Let $E = \mathbb{Q}(\sqrt{4+\sqrt{7}})$. Prove that $E$ is a normal extension of $\mathbb{Q}$ and find the Galois group $Gal(E/\mathbb{Q})$.
My attempt:
Let $\alpha = \sqrt{4+\sqrt{7}}$. $\alpha$ is a root of the polynomial $(x^2 - 4)^2 - 7$.
1) How can I show $f(x) = (x^2 - 4)^2 - 7 = x^4 - 8x^2 + 9$ is irreducible over $\mathbb{Q}$ because I can't apply Eisenstein condition?

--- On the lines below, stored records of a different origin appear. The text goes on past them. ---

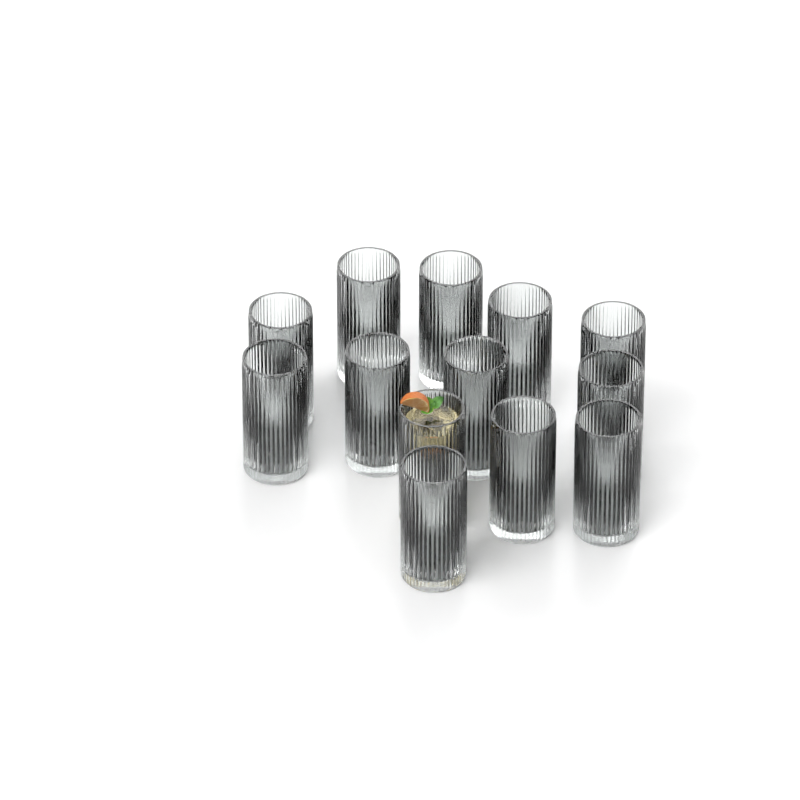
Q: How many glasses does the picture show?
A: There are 13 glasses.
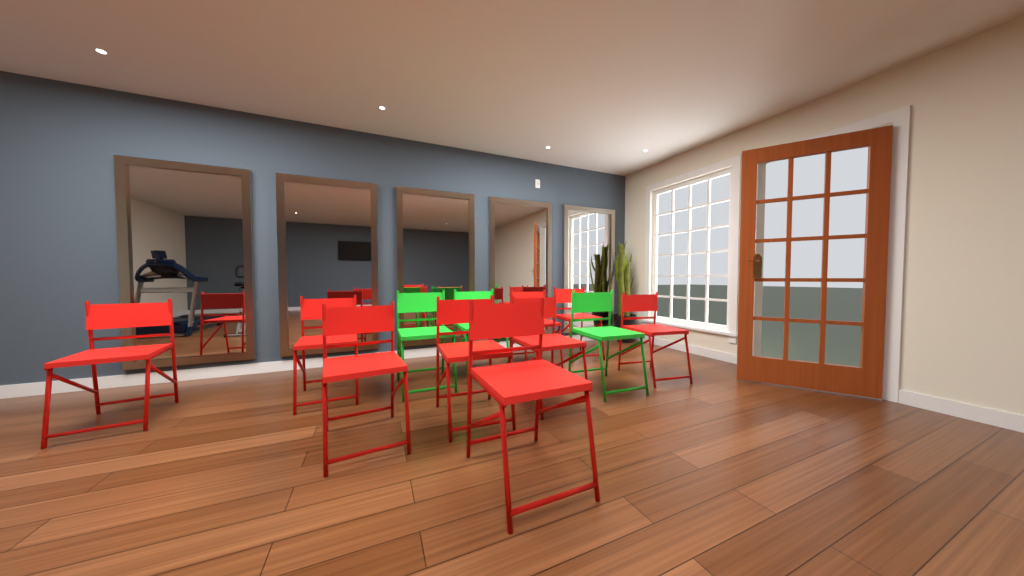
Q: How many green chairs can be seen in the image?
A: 3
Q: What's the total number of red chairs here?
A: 9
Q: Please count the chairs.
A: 12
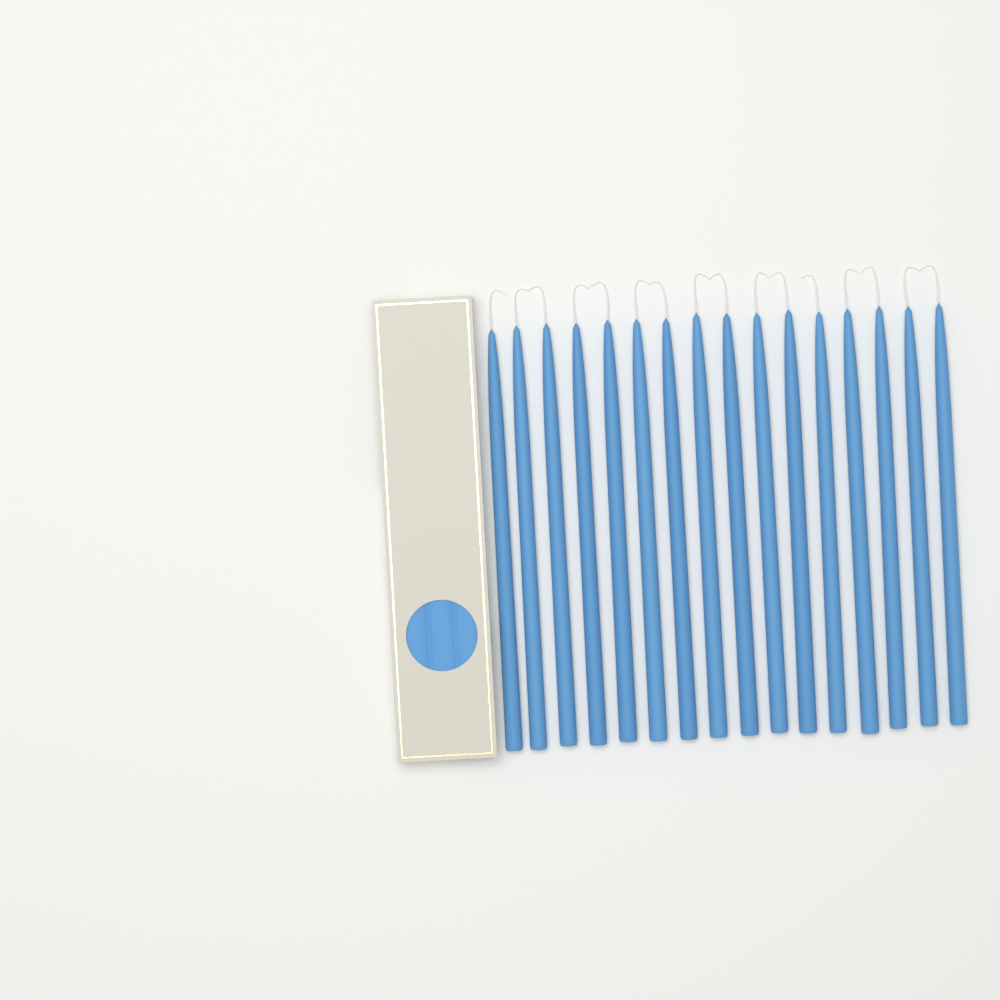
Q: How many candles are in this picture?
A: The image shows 16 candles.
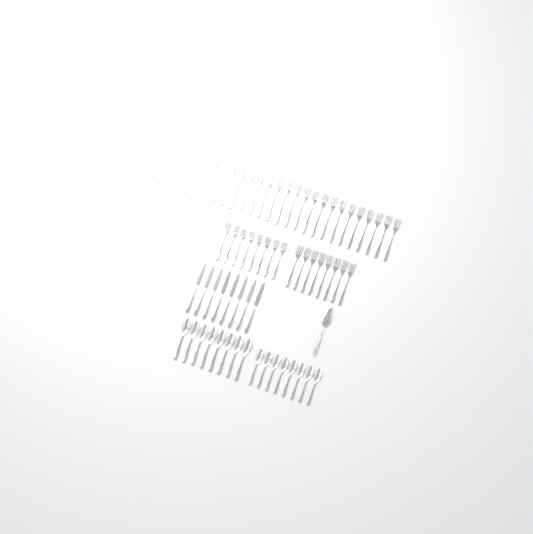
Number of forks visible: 42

If $f(x)$ is irreducible, $[E:\mathbb{Q}] = 4 = |Gal(E/\mathbb{Q})|$ and I have shown that all roots of $f(x)$, say $\alpha_{1} = \sqrt{4+\sqrt{7}}, \alpha_{2} = -\sqrt{4+\sqrt{7}}, \alpha_{3} = \sqrt{4-\sqrt{7}}, \alpha_{4} = -\sqrt{4-\sqrt{7}}$ are in $E$ and hence $E$ is a normal extension of $\mathbb{Q}$. Let $Gal(E/\mathbb{Q}) = \{ e,\sigma,\tau,\sigma\tau \}$
2) How can I find the order of $\sigma,\tau$ to find $Gal(E/\mathbb{Q})$? Thanks.

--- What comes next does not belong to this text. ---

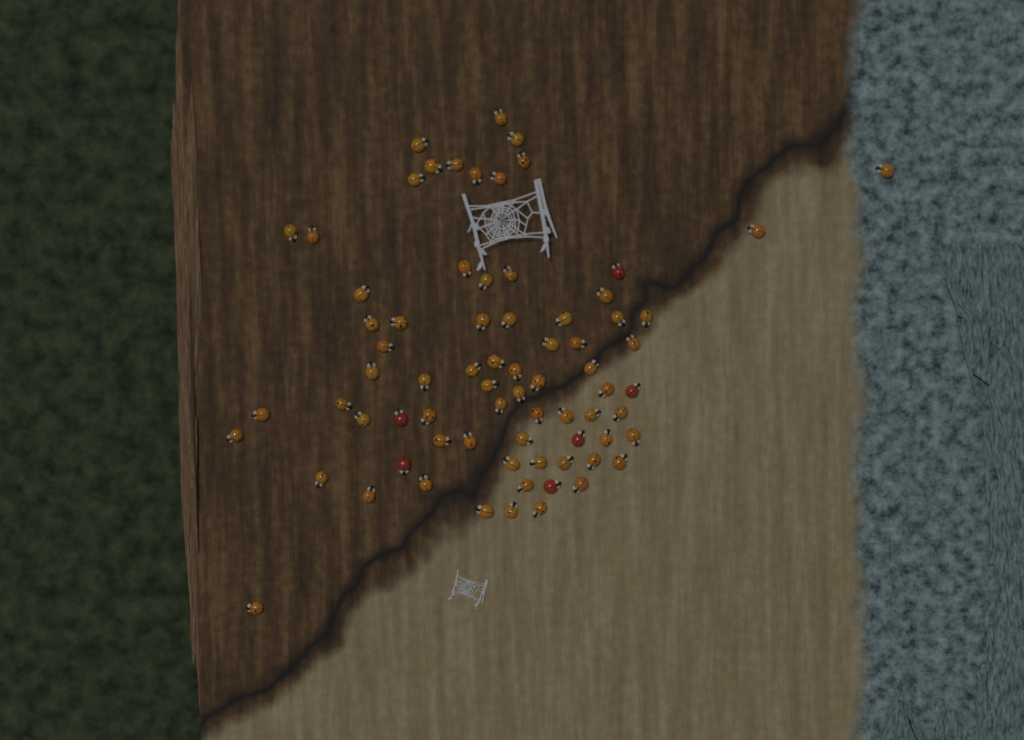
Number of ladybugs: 74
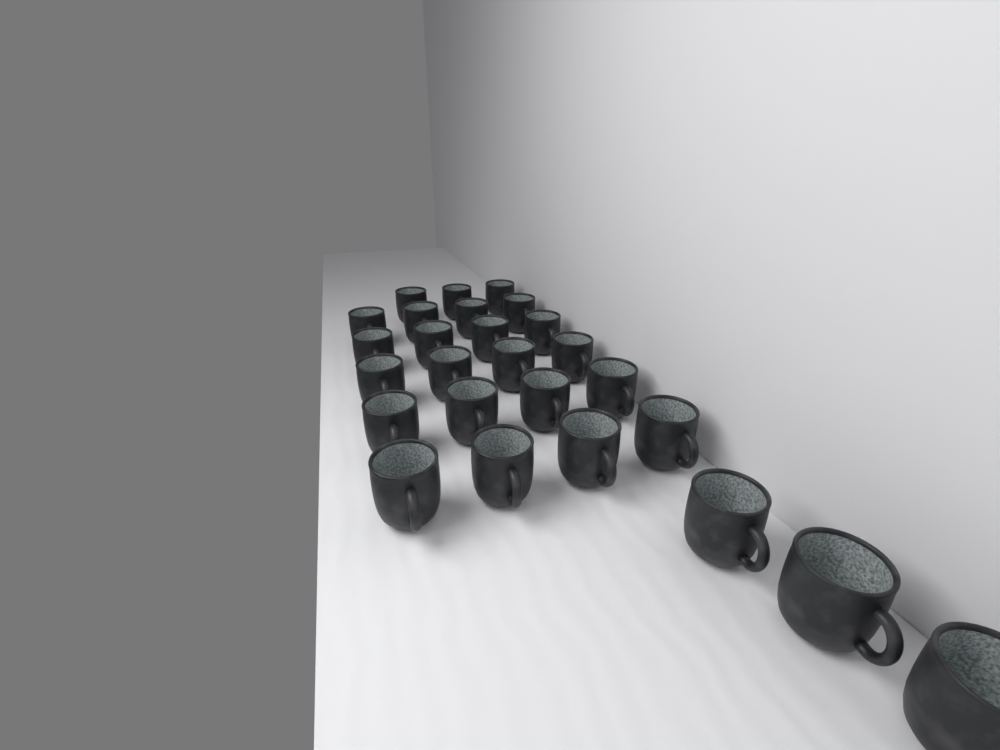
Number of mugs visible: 26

Note that $E$ is a field extension of $\mathbb{Q}(\sqrt{7})$ and hence we can use the tower rule:
$4\geq [E:\mathbb{Q}]=[E:\mathbb{Q}(\sqrt{7})][\mathbb{Q}(\sqrt{7}):\mathbb{Q}]=[E:\mathbb{Q}(\sqrt{7})]\times 2$
The element $\alpha$ does not belong to $\mathbb{Q}(\sqrt{7})$. In order to see this try to write $\alpha=a+b\sqrt{7}$ when $a,b\in\mathbb{Q}$ and you will get that $\sqrt{7}$ is rational which is of course a contradiction. Hence $[E:\mathbb{Q}(\sqrt{7})]$ is at least $2$, so that gives us $4\geq[E:\mathbb{Q}]\geq 4$ which of course implies $[E:\mathbb{Q}]=4$.

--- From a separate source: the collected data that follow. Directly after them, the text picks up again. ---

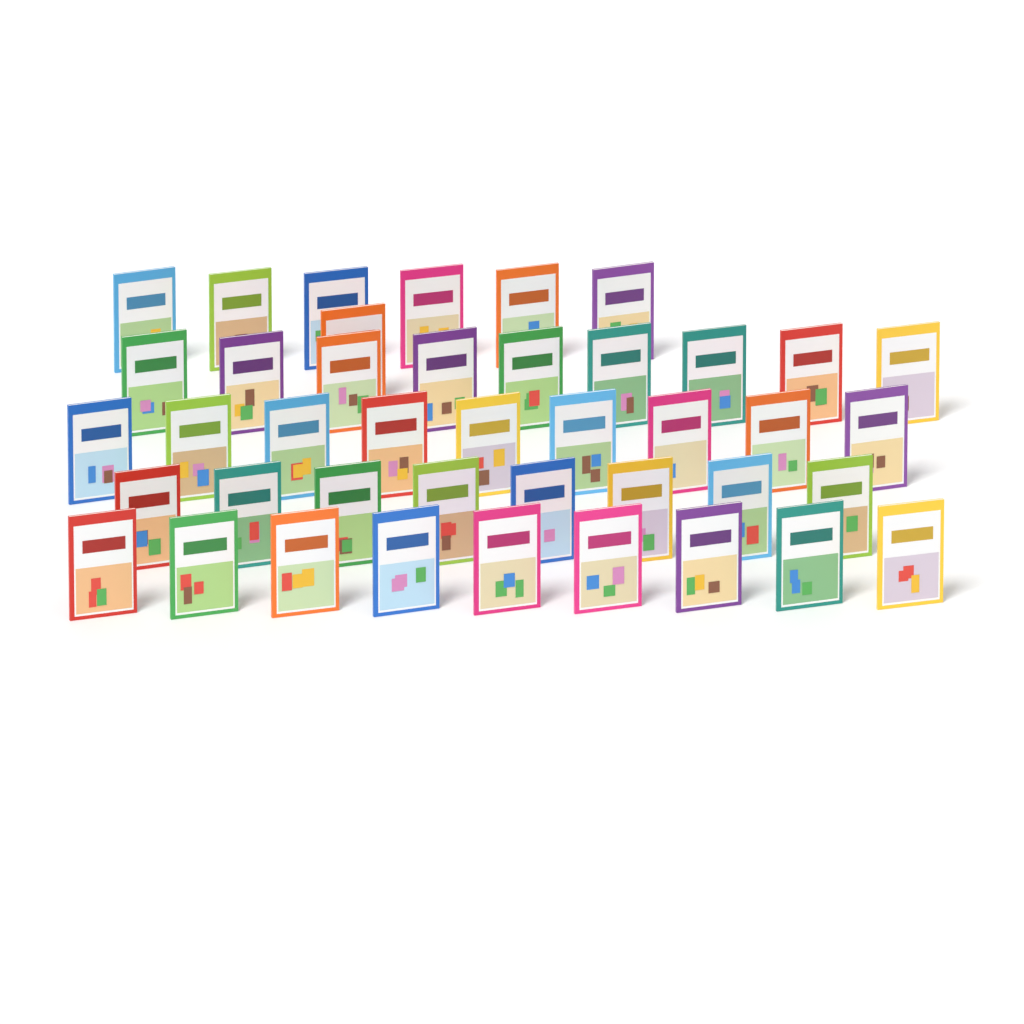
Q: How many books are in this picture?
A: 42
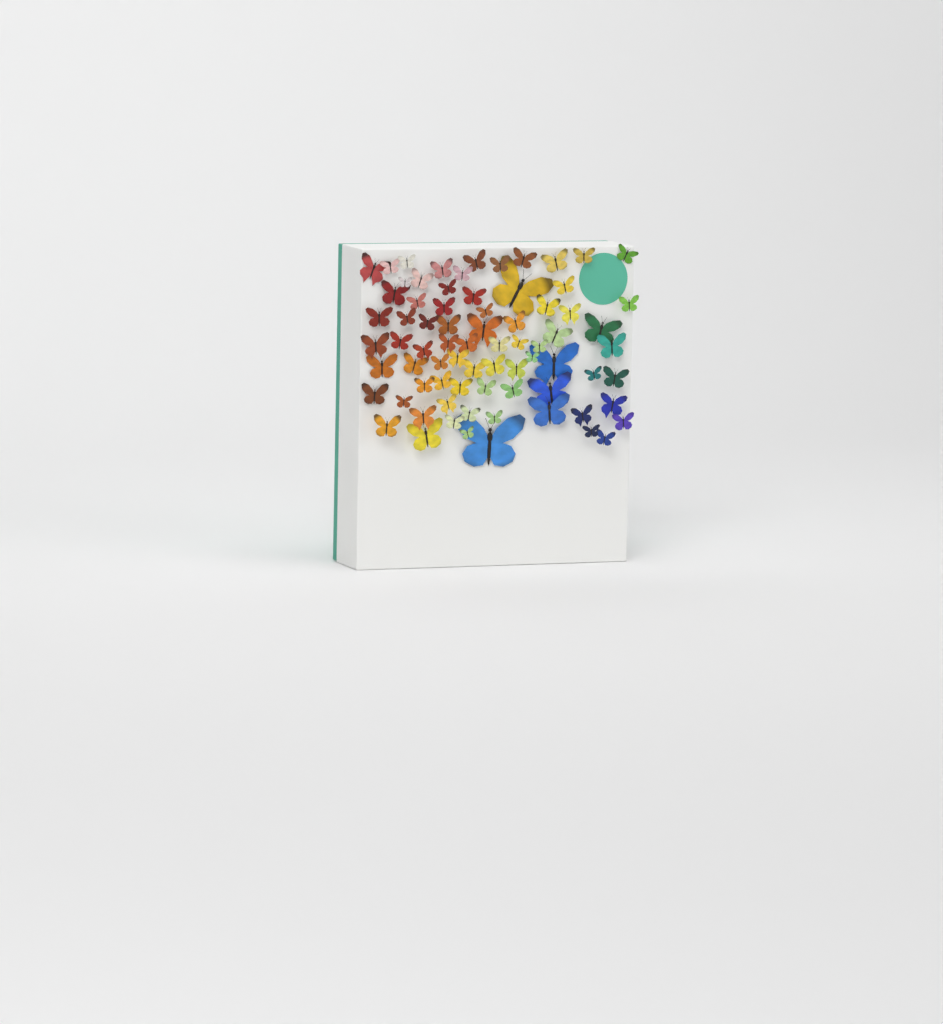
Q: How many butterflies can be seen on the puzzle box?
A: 75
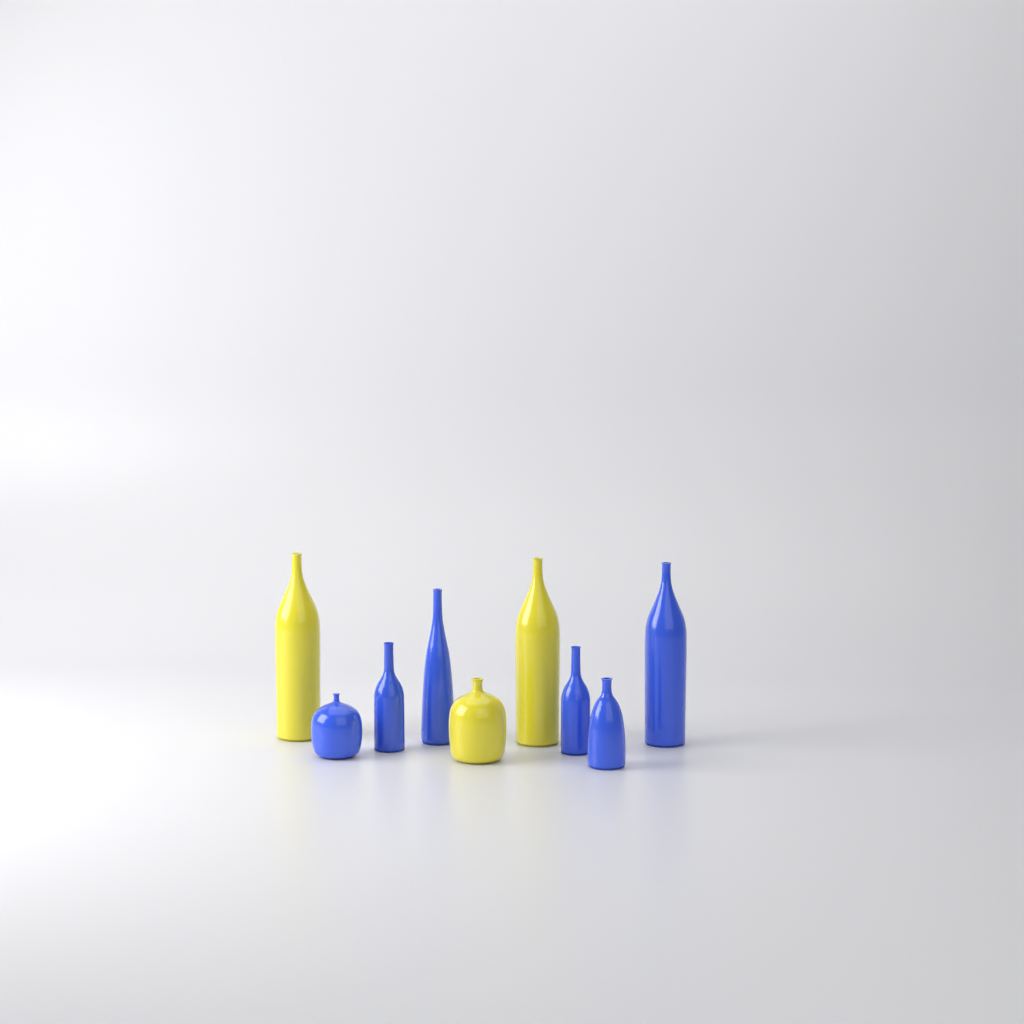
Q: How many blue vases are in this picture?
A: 6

Ok, now you know that the extension is Galois of degree $4$. Hence $Gal(E/\mathbb{Q})$ is either $\mathbb{Z_4}$ or $\mathbb{Z_2}\times\mathbb{Z_2}$. However, if we denote $\beta=\sqrt{4-\sqrt{7}}$ then the roots of $f$ are $\alpha,-\alpha,\beta,-\beta$. Now, since the extension $E/\mathbb{Q}$ is simple and generated by $\alpha$ we know that for any $c\in E$ which is a root of the minimal polynomial of $\alpha$ there exists an element in $Gal(E/\mathbb{Q})$ which sends $\alpha\to c$. Hence there is an element in $Gal(E/\mathbb{Q})$ which sends $\alpha\to -\alpha$. Since $\beta=\frac{3}{\alpha}$ it is easy to see that this automorphism sends $\beta\to -\beta$, and hence it defines the permutation $(\alpha,-\alpha)(\beta,-\beta)$ on the roots of $f$. Also, there is an element in $Gal(E/\mathbb{Q})$ which sends $\alpha\to\beta$. Again, it is easy to check that such an automorphism must send $\beta\to\alpha$, and hence it defines the permutaiton $(\alpha,\beta)(-\alpha,-\beta)$. So $Gal(E/\mathbb{Q})$ contains at least two elements of order $2$ and this implies that it must be isomorphic to $\mathbb{Z_2}\times\mathbb{Z_2}$.